(PAGE EXTRACT begins)
Vinícius Nogueira

Personal information
- Full name: Vinícius Nogueira de Oliveira
- Date of birth: 11 December 2001 (age 24)
- Place of birth: Penápolis, Brazil
- Height: 1.80 m (5 ft 11 in)
- Position: Left-back

Team information
- Current team: Orlando City (on loan from Ludogorets Razgrad)
- Number: 27

Youth career
- 2015–2020: Palmeiras
- 2020–2021: Atlético Minero
- 2022: Ponte Preta

Senior career*
- Years: Team / Apps / (Gls)
- 2023: Varberg / 20 / (0)
- 2024–2025: Halmstad / 29 / (0)
- 2025: → Vålerenga (loan) / 25 / (2)
- 2026–: Ludogorets Razgrad / 18 / (0)
- 2026–: → Orlando City (loan) / 0 / (0)

= Vinícius Nogueira =

Brazilian footballer (born 2001)

Vinícius Nogueira de Oliveira (born 11 December 2001) is a Brazilian professional footballer who plays as a left-back for Major League Soccer club Orlando City, on loan from Bulgarian First League club Ludogorets Razgrad.

== Club career ==

Nogueira played for the U23s of Associação Atlética Ponte Preta before moving to Europe in 2022, where he went on trial with Varbergs BoIS of the Allsvenskan. He was subsequently signed in January 2023. Nogueira played often, but also had injury problems during the late summertime, and was even hospitalized at one point. Varberg were relegated from the 2023 Allsvenskan, but Nogueira remained in the league as he was bought by Halmstads BK. He played well there, registering 8 assists, causing rumours to spread about transfer interest from IFK Göteborg, AIK, Djurgården and Hammarby.

In the 2024 Allsvenskan, Nogueira played 29 of the 30 matches for Halmstad. However, in early 2025 it surfaced that Nogueira did not have a work permit. The club should have applied for a renewed work permit upon the transfer from Varberg, and when they neglected to do so, Nogueira no longer had a work permit as the previous one expired. It followed that he was not even allowed residence in Sweden, and thus stayed in a hotel in Denmark. As he was now ineligible to play in Sweden, Nogueira had to find a new club and was loaned to Vålerenga in the Norwegian Eliteserien. Here he became a regular, and also scored his first senior goal in a victory over Kristiansund. His second came in a victory over Sarpsborg 08, dubbed "Brazilian free kick magic".

On 27 August 2026, Nogueira signed on loan with Major League Soccer club Orlando City through the 2027 season. As part of the deal, Orlando City acquired the option to purchase Nogueira at the end of the loan.
(PAGE EXTRACT ends)
- _ABOUT THIS TASK_
According to the article on Vinícius Nogueira, where did he stay once he was no longer allowed residence in Sweden?
(RECORD SET begins)
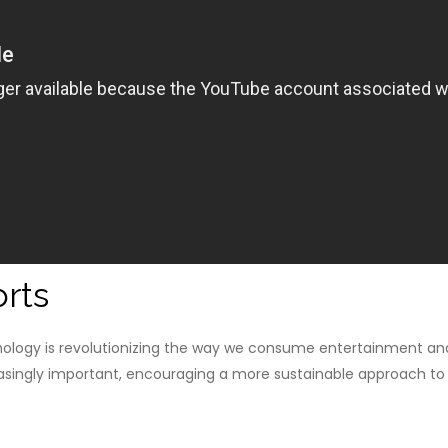
rts
nology is revolutionizing the way we consume entertainment and
reasingly important, encouraging a more sustainable approach to l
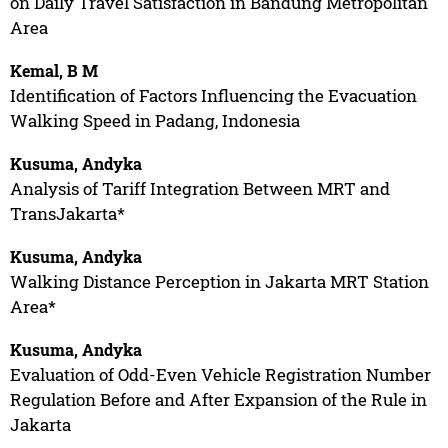
on Daily Travel Satisfaction in Bandung Metropolitan
Area
Kemal, B M
Identification of Factors Influencing the Evacuation
Walking Speed in Padang, Indonesia
Kusuma, Andyka
Analysis of Tariff Integration Between MRT and
TransJakarta*
Kusuma, Andyka
Walking Distance Perception in Jakarta MRT Station
Area*
Kusuma, Andyka
Evaluation of Odd-Even Vehicle Registration Number
Regulation Before and After Expansion of the Rule in
Jakarta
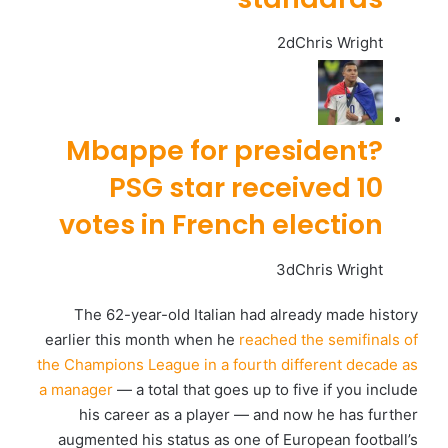
2d
Chris Wright
Mbappe for president?
PSG star received 10
votes in French election
3d
Chris Wright
The 62-year-old Italian had already made history
earlier this month when he
reached the semifinals of
the Champions League in a fourth different decade as
a manager
— a total that goes up to five if you include
his career as a player — and now he has further
augmented his status as one of European football’s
(RECORD SET ends)
- _TASK SOLUTION_
He stayed in a hotel in Denmark.